Collected data
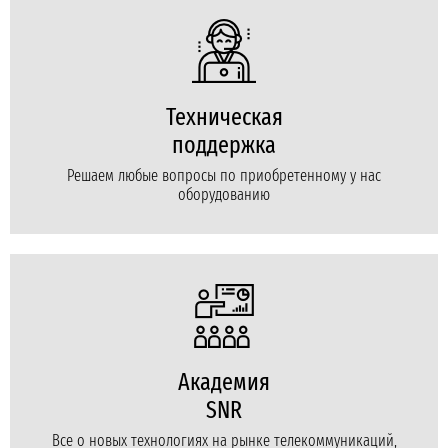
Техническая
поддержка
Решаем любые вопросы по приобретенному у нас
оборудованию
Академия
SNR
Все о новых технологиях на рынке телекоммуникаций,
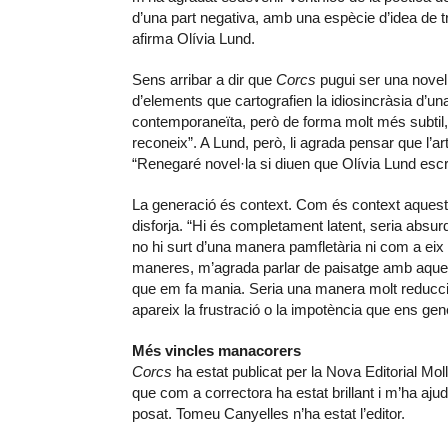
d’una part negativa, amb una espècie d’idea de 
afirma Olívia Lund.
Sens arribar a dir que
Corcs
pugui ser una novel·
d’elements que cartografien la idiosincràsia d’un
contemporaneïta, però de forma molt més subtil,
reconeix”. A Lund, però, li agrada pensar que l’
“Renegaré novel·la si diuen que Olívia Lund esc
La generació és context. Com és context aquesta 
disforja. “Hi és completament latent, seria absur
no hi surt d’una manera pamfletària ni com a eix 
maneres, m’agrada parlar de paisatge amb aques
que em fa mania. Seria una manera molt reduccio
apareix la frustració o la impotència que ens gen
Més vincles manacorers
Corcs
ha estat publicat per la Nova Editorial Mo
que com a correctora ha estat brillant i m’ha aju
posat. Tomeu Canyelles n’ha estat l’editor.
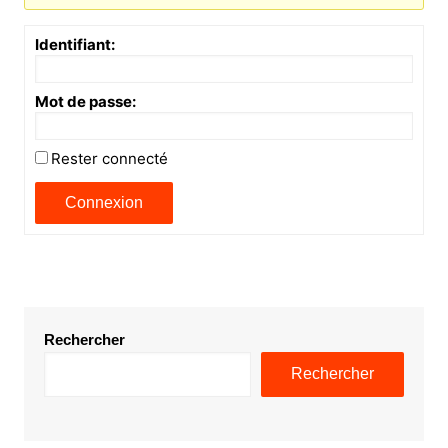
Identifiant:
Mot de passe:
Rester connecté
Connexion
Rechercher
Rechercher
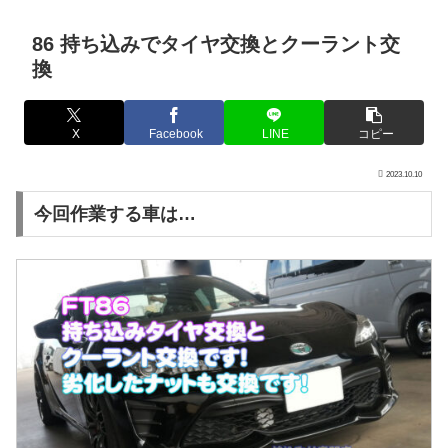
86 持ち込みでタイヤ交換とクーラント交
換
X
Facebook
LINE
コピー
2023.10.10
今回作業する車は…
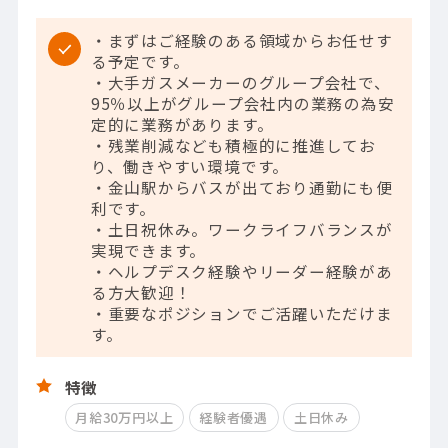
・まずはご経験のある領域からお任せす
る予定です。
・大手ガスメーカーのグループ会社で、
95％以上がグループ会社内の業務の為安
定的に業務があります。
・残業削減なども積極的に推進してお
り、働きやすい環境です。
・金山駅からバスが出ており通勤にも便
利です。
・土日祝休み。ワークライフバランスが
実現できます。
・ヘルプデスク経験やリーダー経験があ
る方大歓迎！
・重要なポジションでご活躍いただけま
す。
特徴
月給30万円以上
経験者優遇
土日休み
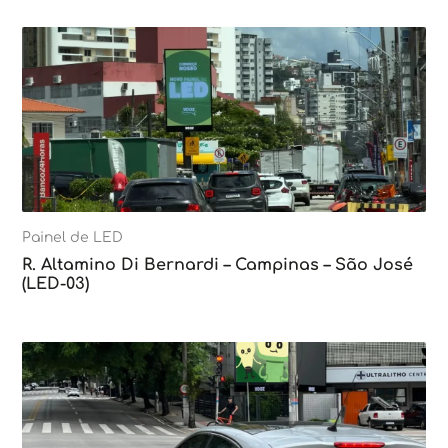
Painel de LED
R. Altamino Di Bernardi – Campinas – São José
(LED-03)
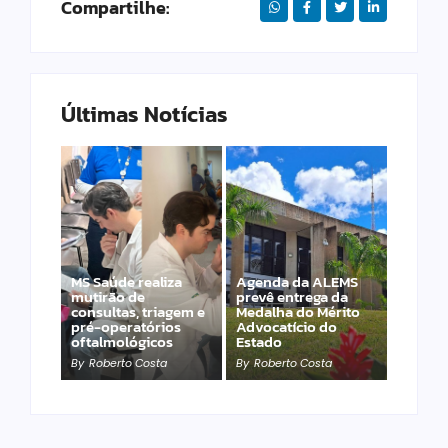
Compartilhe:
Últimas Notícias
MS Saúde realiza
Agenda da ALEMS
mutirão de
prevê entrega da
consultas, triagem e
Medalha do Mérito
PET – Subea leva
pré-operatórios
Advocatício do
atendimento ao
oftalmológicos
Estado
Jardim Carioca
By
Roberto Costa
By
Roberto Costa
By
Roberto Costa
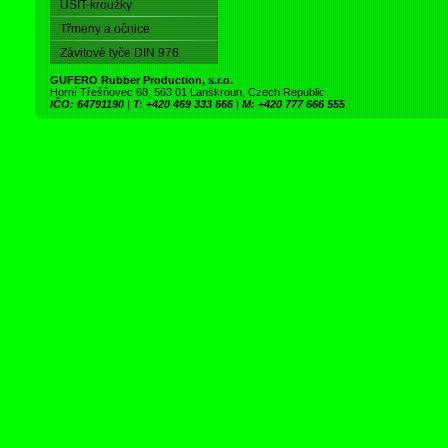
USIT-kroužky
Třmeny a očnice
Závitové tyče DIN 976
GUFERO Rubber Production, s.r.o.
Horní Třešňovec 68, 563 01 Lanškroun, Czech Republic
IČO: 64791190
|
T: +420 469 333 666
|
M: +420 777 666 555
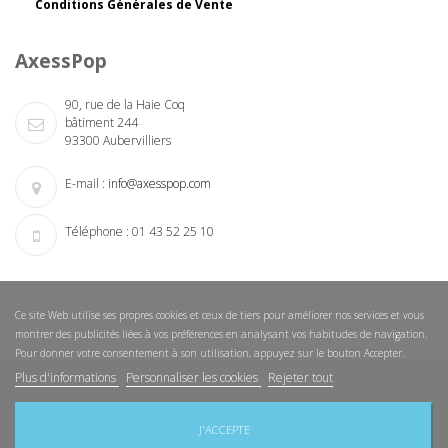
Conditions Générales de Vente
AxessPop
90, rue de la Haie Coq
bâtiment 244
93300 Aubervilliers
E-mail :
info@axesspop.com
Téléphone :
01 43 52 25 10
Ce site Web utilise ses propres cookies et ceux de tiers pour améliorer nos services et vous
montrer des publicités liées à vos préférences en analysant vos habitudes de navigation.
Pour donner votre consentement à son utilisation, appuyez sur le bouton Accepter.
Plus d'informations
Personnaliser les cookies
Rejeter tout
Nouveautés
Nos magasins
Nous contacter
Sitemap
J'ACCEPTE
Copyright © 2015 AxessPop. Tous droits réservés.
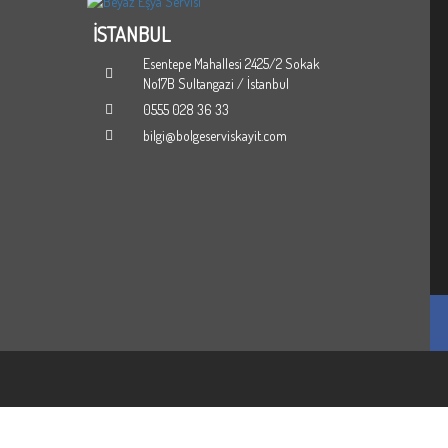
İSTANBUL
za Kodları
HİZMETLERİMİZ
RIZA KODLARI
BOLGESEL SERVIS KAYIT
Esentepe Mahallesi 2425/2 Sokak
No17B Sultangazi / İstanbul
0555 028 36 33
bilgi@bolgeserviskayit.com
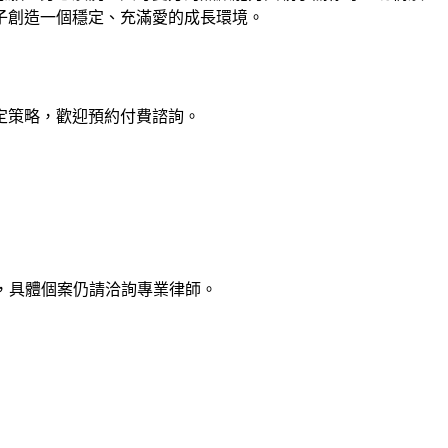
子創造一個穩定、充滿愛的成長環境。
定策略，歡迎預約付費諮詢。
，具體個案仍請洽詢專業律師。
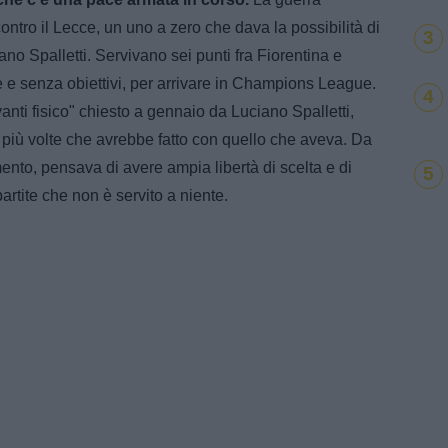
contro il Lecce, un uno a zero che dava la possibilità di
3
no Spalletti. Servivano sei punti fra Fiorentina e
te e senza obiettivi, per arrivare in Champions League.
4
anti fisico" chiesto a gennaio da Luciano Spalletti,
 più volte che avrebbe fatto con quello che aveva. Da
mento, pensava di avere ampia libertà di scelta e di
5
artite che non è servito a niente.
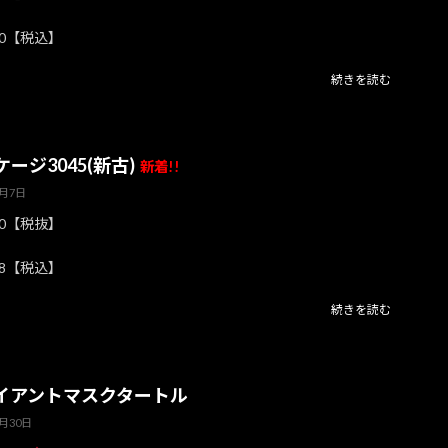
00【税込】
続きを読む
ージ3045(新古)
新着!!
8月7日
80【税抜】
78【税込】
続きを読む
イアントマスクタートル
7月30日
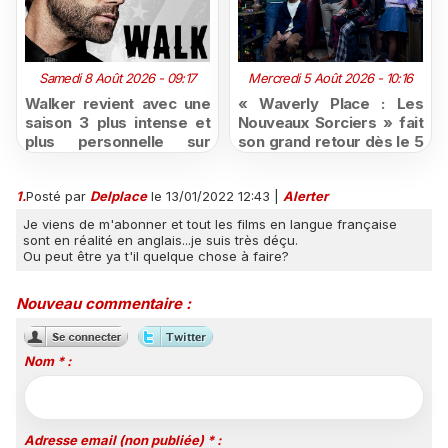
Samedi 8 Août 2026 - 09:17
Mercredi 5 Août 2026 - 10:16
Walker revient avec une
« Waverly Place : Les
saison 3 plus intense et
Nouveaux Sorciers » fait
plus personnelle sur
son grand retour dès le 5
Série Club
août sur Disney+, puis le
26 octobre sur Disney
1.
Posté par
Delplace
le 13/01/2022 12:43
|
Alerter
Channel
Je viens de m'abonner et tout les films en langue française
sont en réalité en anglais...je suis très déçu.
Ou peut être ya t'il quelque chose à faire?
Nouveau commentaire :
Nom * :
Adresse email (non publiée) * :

▶ [Your task]
Please list every line of the records that contains "cookies".

▶ [Written response]
Ce site Web utilise ses propres cookies et ceux de tiers pour améliorer nos services et vous
Personnaliser les cookies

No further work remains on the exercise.